*** Given information ***
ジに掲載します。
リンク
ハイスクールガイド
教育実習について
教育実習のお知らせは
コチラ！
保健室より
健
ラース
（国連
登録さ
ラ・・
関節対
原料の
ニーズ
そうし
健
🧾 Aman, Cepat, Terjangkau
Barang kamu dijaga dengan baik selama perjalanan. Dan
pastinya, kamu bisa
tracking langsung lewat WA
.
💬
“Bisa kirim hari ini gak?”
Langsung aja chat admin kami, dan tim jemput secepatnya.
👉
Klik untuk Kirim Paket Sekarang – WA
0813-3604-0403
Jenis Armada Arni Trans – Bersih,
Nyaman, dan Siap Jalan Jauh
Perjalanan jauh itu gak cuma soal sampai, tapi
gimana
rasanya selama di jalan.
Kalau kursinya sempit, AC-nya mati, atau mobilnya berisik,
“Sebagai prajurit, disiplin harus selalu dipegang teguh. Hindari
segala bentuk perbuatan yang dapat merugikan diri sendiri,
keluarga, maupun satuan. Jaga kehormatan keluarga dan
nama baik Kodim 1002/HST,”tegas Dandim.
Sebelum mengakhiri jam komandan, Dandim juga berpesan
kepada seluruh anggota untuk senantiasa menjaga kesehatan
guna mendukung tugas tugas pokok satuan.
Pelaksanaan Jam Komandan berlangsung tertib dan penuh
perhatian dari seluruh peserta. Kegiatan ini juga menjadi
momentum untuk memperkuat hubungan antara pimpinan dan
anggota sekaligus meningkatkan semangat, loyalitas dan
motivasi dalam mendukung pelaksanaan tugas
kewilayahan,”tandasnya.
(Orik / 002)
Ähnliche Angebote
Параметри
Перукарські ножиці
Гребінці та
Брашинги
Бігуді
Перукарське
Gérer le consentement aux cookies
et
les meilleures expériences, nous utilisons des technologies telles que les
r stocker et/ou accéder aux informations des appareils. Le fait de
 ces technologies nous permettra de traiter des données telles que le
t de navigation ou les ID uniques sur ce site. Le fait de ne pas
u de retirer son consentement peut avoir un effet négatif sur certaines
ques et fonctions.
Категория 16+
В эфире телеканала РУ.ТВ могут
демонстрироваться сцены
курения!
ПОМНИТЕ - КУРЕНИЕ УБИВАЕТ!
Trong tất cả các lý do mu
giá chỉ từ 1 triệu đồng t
*** End of Given information ***
# [Task brief]
Reproduce the text of every item above line for line, keeping each character and line break unchanged.

# [Written answer]
ジに掲載します。
リンク
ハイスクールガイド
教育実習について
教育実習のお知らせは
コチラ！
保健室より
健
ラース
（国連
登録さ
ラ・・
関節対
原料の
ニーズ
そうし
健
🧾 Aman, Cepat, Terjangkau
Barang kamu dijaga dengan baik selama perjalanan. Dan
pastinya, kamu bisa
tracking langsung lewat WA
.
💬
“Bisa kirim hari ini gak?”
Langsung aja chat admin kami, dan tim jemput secepatnya.
👉
Klik untuk Kirim Paket Sekarang – WA
0813-3604-0403
Jenis Armada Arni Trans – Bersih,
Nyaman, dan Siap Jalan Jauh
Perjalanan jauh itu gak cuma soal sampai, tapi
gimana
rasanya selama di jalan.
Kalau kursinya sempit, AC-nya mati, atau mobilnya berisik,
“Sebagai prajurit, disiplin harus selalu dipegang teguh. Hindari
segala bentuk perbuatan yang dapat merugikan diri sendiri,
keluarga, maupun satuan. Jaga kehormatan keluarga dan
nama baik Kodim 1002/HST,”tegas Dandim.
Sebelum mengakhiri jam komandan, Dandim juga berpesan
kepada seluruh anggota untuk senantiasa menjaga kesehatan
guna mendukung tugas tugas pokok satuan.
Pelaksanaan Jam Komandan berlangsung tertib dan penuh
perhatian dari seluruh peserta. Kegiatan ini juga menjadi
momentum untuk memperkuat hubungan antara pimpinan dan
anggota sekaligus meningkatkan semangat, loyalitas dan
motivasi dalam mendukung pelaksanaan tugas
kewilayahan,”tandasnya.
(Orik / 002)
Ähnliche Angebote
Параметри
Перукарські ножиці
Гребінці та
Брашинги
Бігуді
Перукарське
Gérer le consentement aux cookies
et
les meilleures expériences, nous utilisons des technologies telles que les
r stocker et/ou accéder aux informations des appareils. Le fait de
 ces technologies nous permettra de traiter des données telles que le
t de navigation ou les ID uniques sur ce site. Le fait de ne pas
u de retirer son consentement peut avoir un effet négatif sur certaines
ques et fonctions.
Категория 16+
В эфире телеканала РУ.ТВ могут
демонстрироваться сцены
курения!
ПОМНИТЕ - КУРЕНИЕ УБИВАЕТ!
Trong tất cả các lý do mu
giá chỉ từ 1 triệu đồng t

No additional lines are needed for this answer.